Today I received an email from a wedding vendor congratulating me on my first wedding anniversary. What a sweet gesture, right? Only there is one problem, I am not married. The vendor was on that my ex and I used while planning our wedding. To my surprise, I was not hit with a bumper crop of emotions by the appearance of this email. I have gone through breakups before, but this one was different. This was different because it was leading to marriage and marriage was something that I had desired for a long time.
I had to make the tough decision to call off my engagement (which reminds me, I have a wedding gown to sell) and end a three year relationship. Now, before you start giving me the “you go girl” cheers, I have to be real with you. I ignored red flags, the warnings of my support system, my own gut instinct, and the Voice of God. Because of my ignore game, I went through a WHOOOOOOOOLE lot of unecessary crap. I was a woman in love with potential (we will talk about being in love with potential later).

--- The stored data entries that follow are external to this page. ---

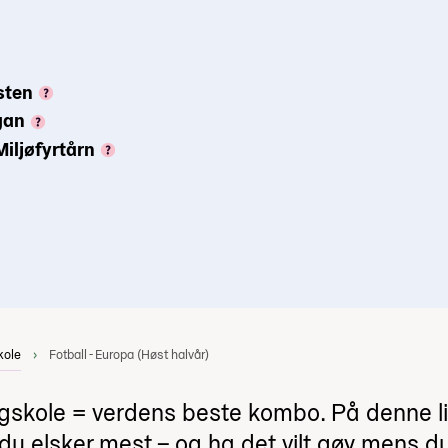
sten
gan
Miljøfyrtårn
kole
Fotball - Europa (Høst halvår)
øgskole = verdens beste kombo. På denne li
du elsker mest – og ha det vilt gøy mens du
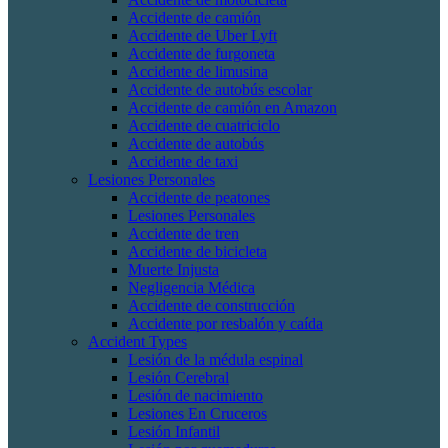
Accidente de camión
Accidente de Uber Lyft
Accidente de furgoneta
Accidente de limusina
Accidente de autobús escolar
Accidente de camión en Amazon
Accidente de cuatriciclo
Accidente de autobús
Accidente de taxi
Lesiones Personales
Accidente de peatones
Lesiones Personales
Accidente de tren
Accidente de bicicleta
Muerte Injusta
Negligencia Médica
Accidente de construcción
Accidente por resbalón y caída
Accident Types
Lesión de la médula espinal
Lesión Cerebral
Lesión de nacimiento
Lesiones En Cruceros
Lesión Infantil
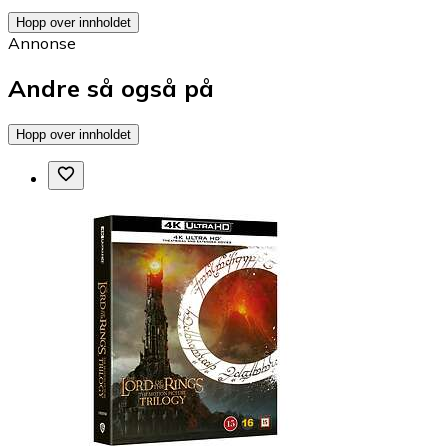
Hopp over innholdet
Annonse
Andre så også på
Hopp over innholdet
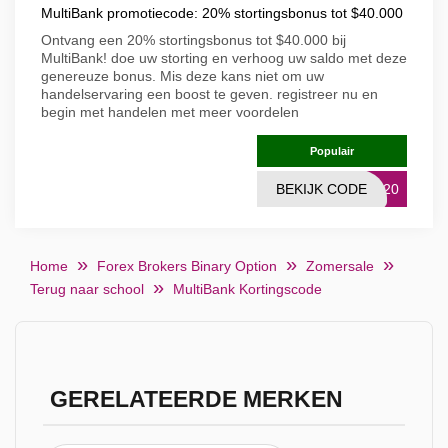
MultiBank promotiecode: 20% stortingsbonus tot $40.000
Ontvang een 20% stortingsbonus tot $40.000 bij
MultiBank! doe uw storting en verhoog uw saldo met deze
genereuze bonus. Mis deze kans niet om uw
handelservaring een boost te geven. registreer nu en
begin met handelen met meer voordelen
Populair
BEKIJK CODE
NK20
Home
Forex Brokers Binary Option
Zomersale
Terug naar school
MultiBank Kortingscode
GERELATEERDE MERKEN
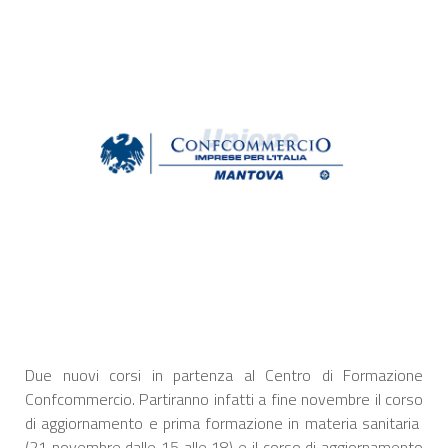
Due nuovi corsi in partenza al Centro di Formazione
Confcommercio. Partiranno infatti a fine novembre il corso
di aggiornamento e prima formazione in materia sanitaria
(21 novembre dalle 15 alle 18) e il corso di aggiornamento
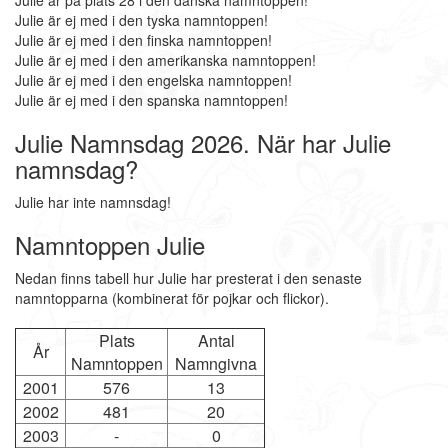
Julie är på plats 28 i den danska namntoppen!
Julie är ej med i den tyska namntoppen!
Julie är ej med i den finska namntoppen!
Julie är ej med i den amerikanska namntoppen!
Julie är ej med i den engelska namntoppen!
Julie är ej med i den spanska namntoppen!
Julie Namnsdag 2026. När har Julie
namnsdag?
Julie har inte namnsdag!
Namntoppen Julie
Nedan finns tabell hur Julie har presterat i den senaste
namntopparna (kombinerat för pojkar och flickor).
Plats
Antal
År
Namntoppen
Namngivna
2001
576
13
2002
481
20
2003
-
0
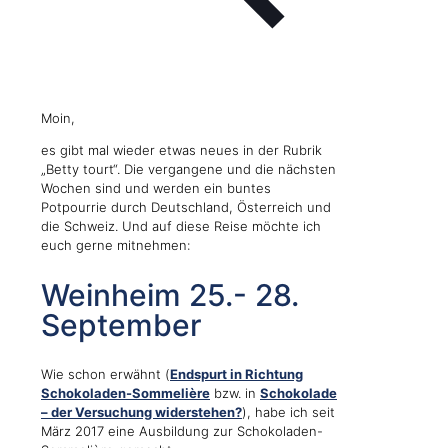
Moin,
es gibt mal wieder etwas neues in der Rubrik
„Betty tourt“. Die vergangene und die nächsten
Wochen sind und werden ein buntes
Potpourrie durch Deutschland, Österreich und
die Schweiz. Und auf diese Reise möchte ich
euch gerne mitnehmen:
Weinheim 25.- 28.
September
Wie schon erwähnt (
Endspurt in Richtung
Schokoladen-Sommelière
bzw. in
Schokolade
– der Versuchung widerstehen?
), habe ich seit
März 2017 eine Ausbildung zur Schokoladen-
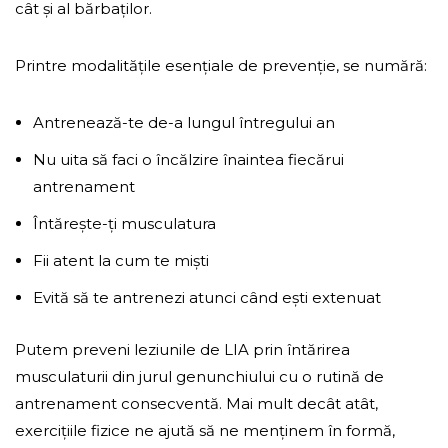
cât și al bărbaților.
Printre modalitățile esențiale de prevenție, se numără:
Antrenează-te de-a lungul întregului an
Nu uita să faci o încălzire înaintea fiecărui
antrenament
Întărește-ți musculatura
Fii atent la cum te miști
Evită să te antrenezi atunci când ești extenuat
Putem preveni leziunile de LIA prin întărirea
musculaturii din jurul genunchiului cu o rutină de
antrenament consecventă. Mai mult decât atât,
exercițiile fizice ne ajută să ne menținem în formă,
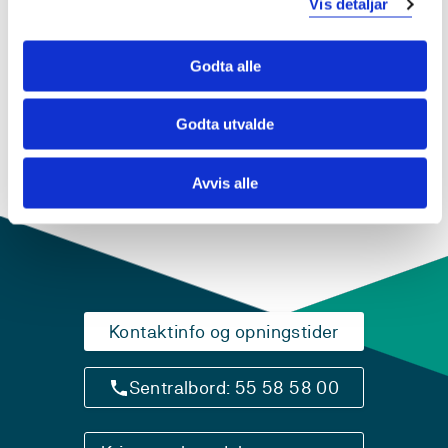
Semester: 2
15 sp
Vis detaljar
ENG801
Godta alle
Engelskspråkleg litteratur, historie og kultur
Godta utvalde
2
Semester: 2
15 sp
Avvis alle
Kontaktinfo og opningstider
Sentralbord: 55 58 58 00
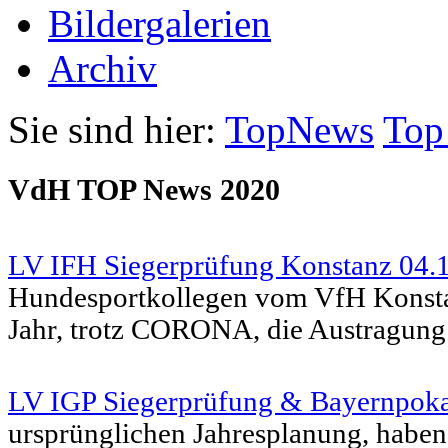
Bildergalerien
Archiv
Sie sind hier:
TopNews
Top
VdH TOP News 2020
LV IFH Siegerprüfung Konstanz 04.
Hundesportkollegen vom VfH Konsta
Jahr, trotz CORONA, die Austragung d
LV IGP Siegerprüfung & Bayernpoka
ursprünglichen Jahresplanung, haben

But I digress, back to my facination about my lack of emotion over the email. When I read the email, I felt a sense of peace about the decision I made. When peace took over, I knew that I was healed from the realtionship. You see, sometimes, the end of a thing is just the beginning of something greater and a loss really is not a loss. Once my engagement ended, I started two businesses, met my favorite NFL Quarterback, and many other things that I was not able to do while in that relationship. Staying in a toxic relationship was no longer and option. Did it hurt to call off my engagement? Yes. Am I glad the relationship is over? ABSOLUTELY! The things I have learned and experienced created a happy ending and exciting beginning. Toxic relationships, whether they are business or personal, kill. Toxic relationships will stop you from slaying the goals you set and finishing things you have started. Toxic relationships will keep you stagnant and prevent you from living the emPOWERed life that you deserve.
How do I know I was in a toxic relationship? When I stopped liking the person I saw in the mirror while I was with him. I did not like the woman who dulled her shine to stroke his ego. I did not like the woman who stopped slaying her goals out of fear of losing my him. Now, don’t get me wrong, I do not hate my ex and I wish him the absolute best; however, just because you love someone does not mean they have to be directly connected to your life. My joy, peace, and creativity depend on me being free of toxicity.
I am thankful for the email reminder because it caused me to think about where I am now compared to where I was while in the relationship, Freedom is a precious gift. It is your job to protect it. Do not be afaid to remove your self from toxic relationships. Your future self with thank you for it. Ready…Set…LIVE!!!
Grab your journal for this one.
- Write down the names of the people in your inner circle, casual relationships and professional relationships.
- Beside each name, write down how you feel and/or accomplish when are with them.
- Beside each name, write down if that person adds to or subtracts from your well being.
- Create your toxic relationship exit strategy. What are you going to do to get out and stay out of the toxic relationship?